U.S. District Judge Amy Totenberg also ordered the state to set up a hotline or website “for provisional ballot voters to access to determine whether their provisional ballots were counted and if not, the reason why.”
The ruling stems from a lawsuit filed last week by Common Cause Georgia and attorneys at the Brennan Center for Justice at NYU Law.
It’s one of the latest developments in Georgia’s race for Governor between Republican Brian Kemp and Democrat Stacey Abrams.
Provisional ballots take center stage
Judge Totenberg’s order requires the Secretary of State to push back the certification of election results until Friday at 5 p.m. to allow more time to review provisional ballots that haven't been counted.

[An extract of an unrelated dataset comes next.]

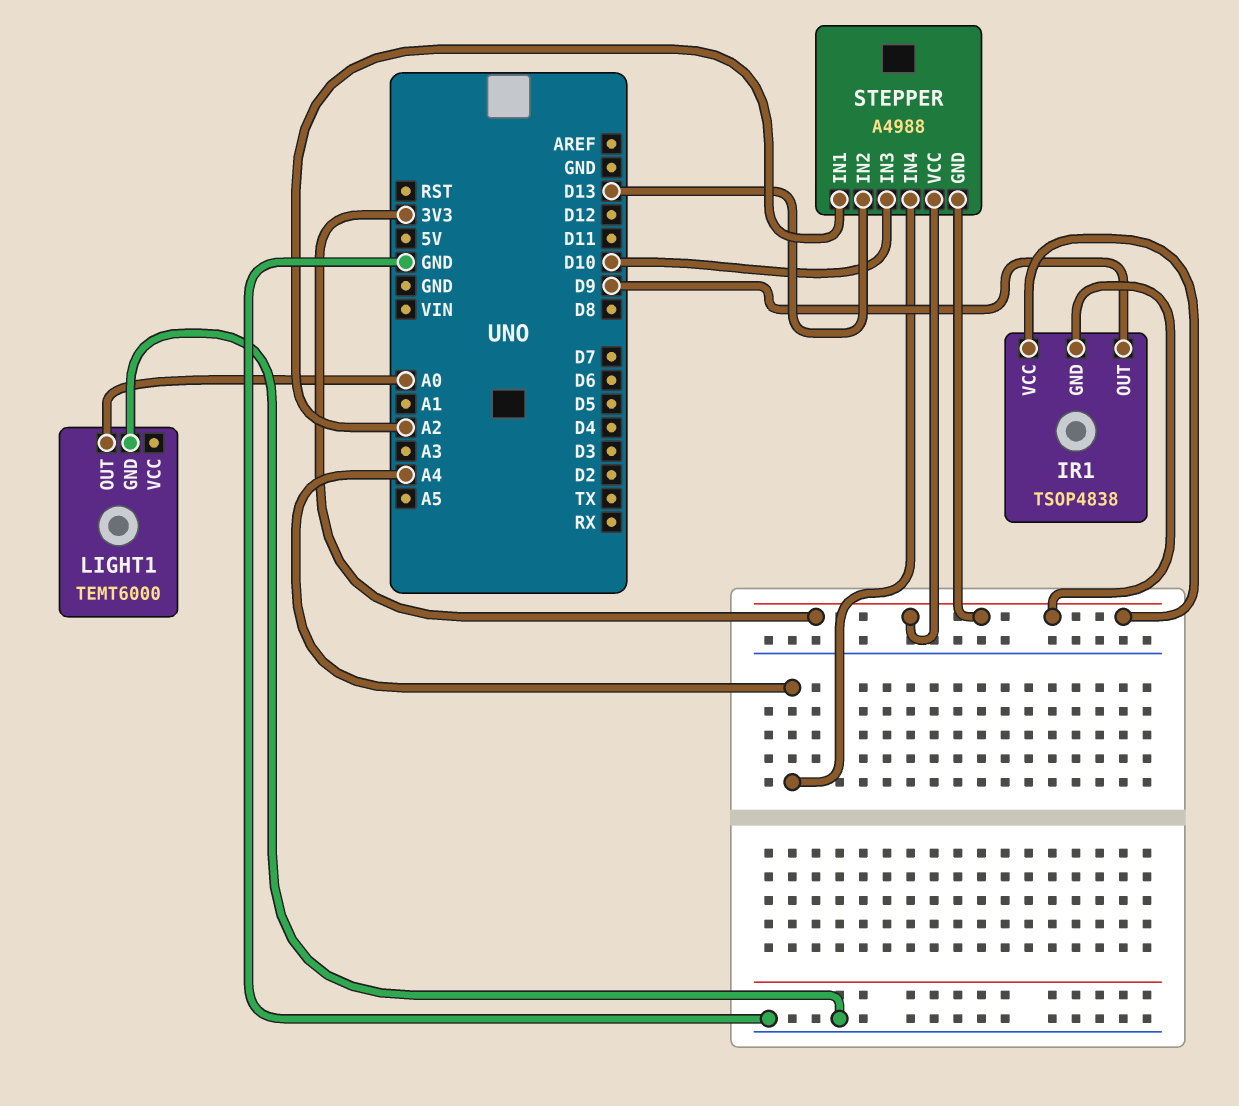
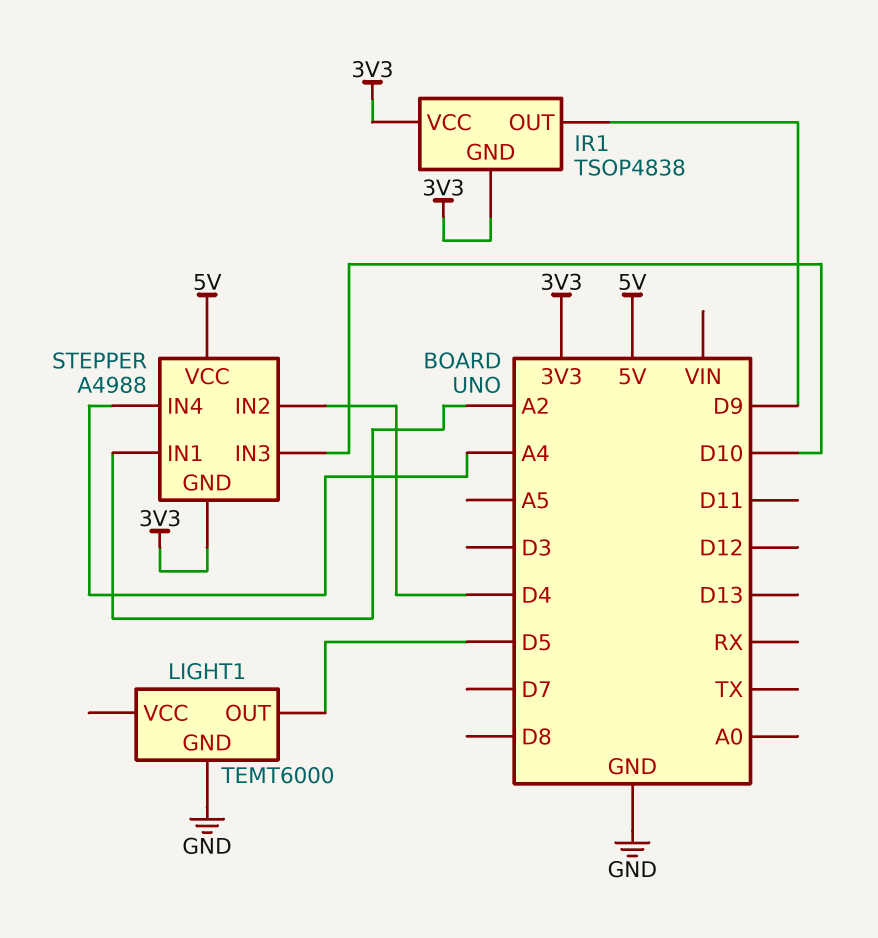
LIGHT1 pin OUT: A0 -> D5
STEPPER pin IN2: D13 -> D4
STEPPER pin VCC: 3V3 -> 5V

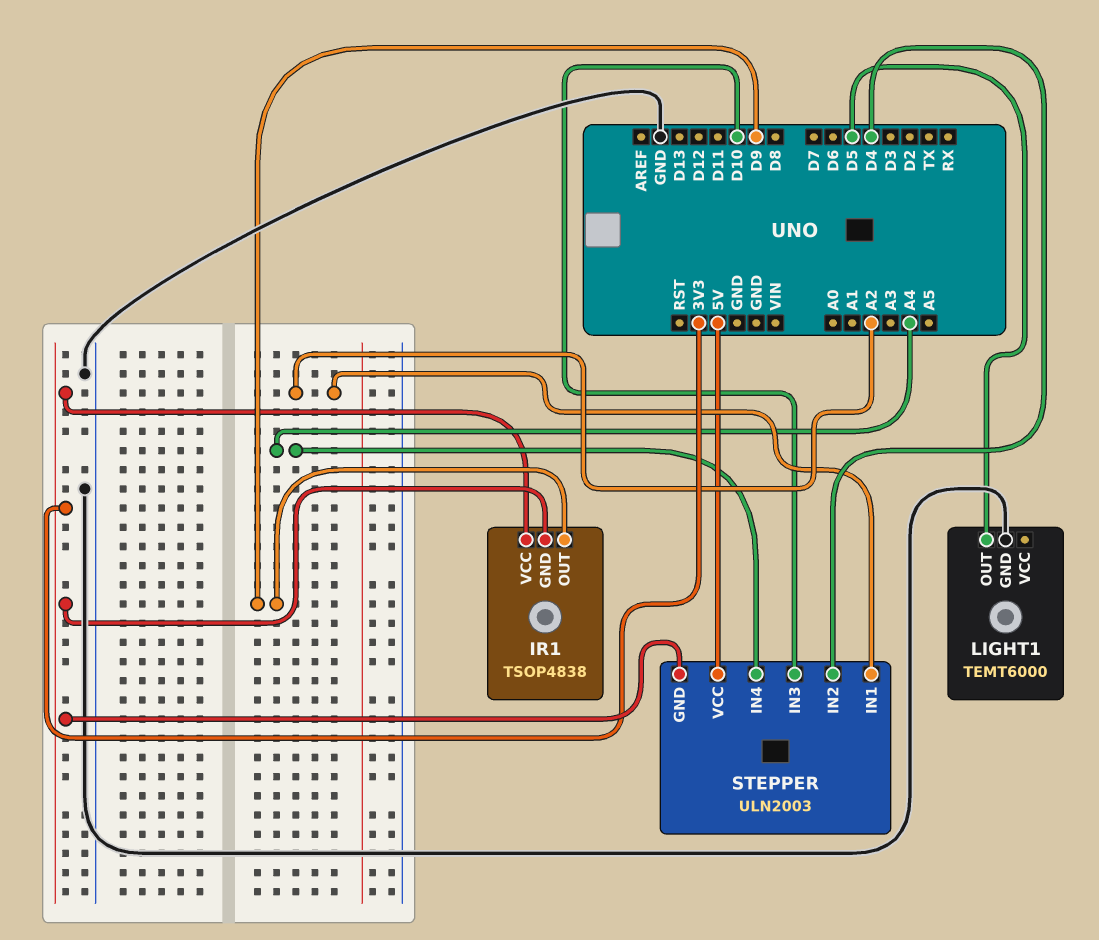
STEPPER: A4988 -> ULN2003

“The right to vote is fundamental, and no one should lose that right because of mistakes in the voter registration database. The Georgians who voted in this election deserve better than what the state wanted to give them,” said Myrna Perez, deputy director of the Brennan Center’s democracy program.
Abrams picks up votes
Abrams picked up a net gain of 1,102 votes in the counting of absentee and provisional ballots by local election officials on Monday.
She needs more than 20,000 additional votes to force a runoff.
Kemp renews calls to concede
Kemp’s campaign accused Abrams and her team of trying to steal the election with lawsuits and “misinformation.”
"Stacey Abrams and her radical backers have moved from desperation to delusion," said Ryan Mahoney, Communications Director. "On Saturday, military, overseas, and provisional ballots were reported throughout Georgia. The counts are in line with publicly available tracking reports. This is not breaking news and does not change the math.”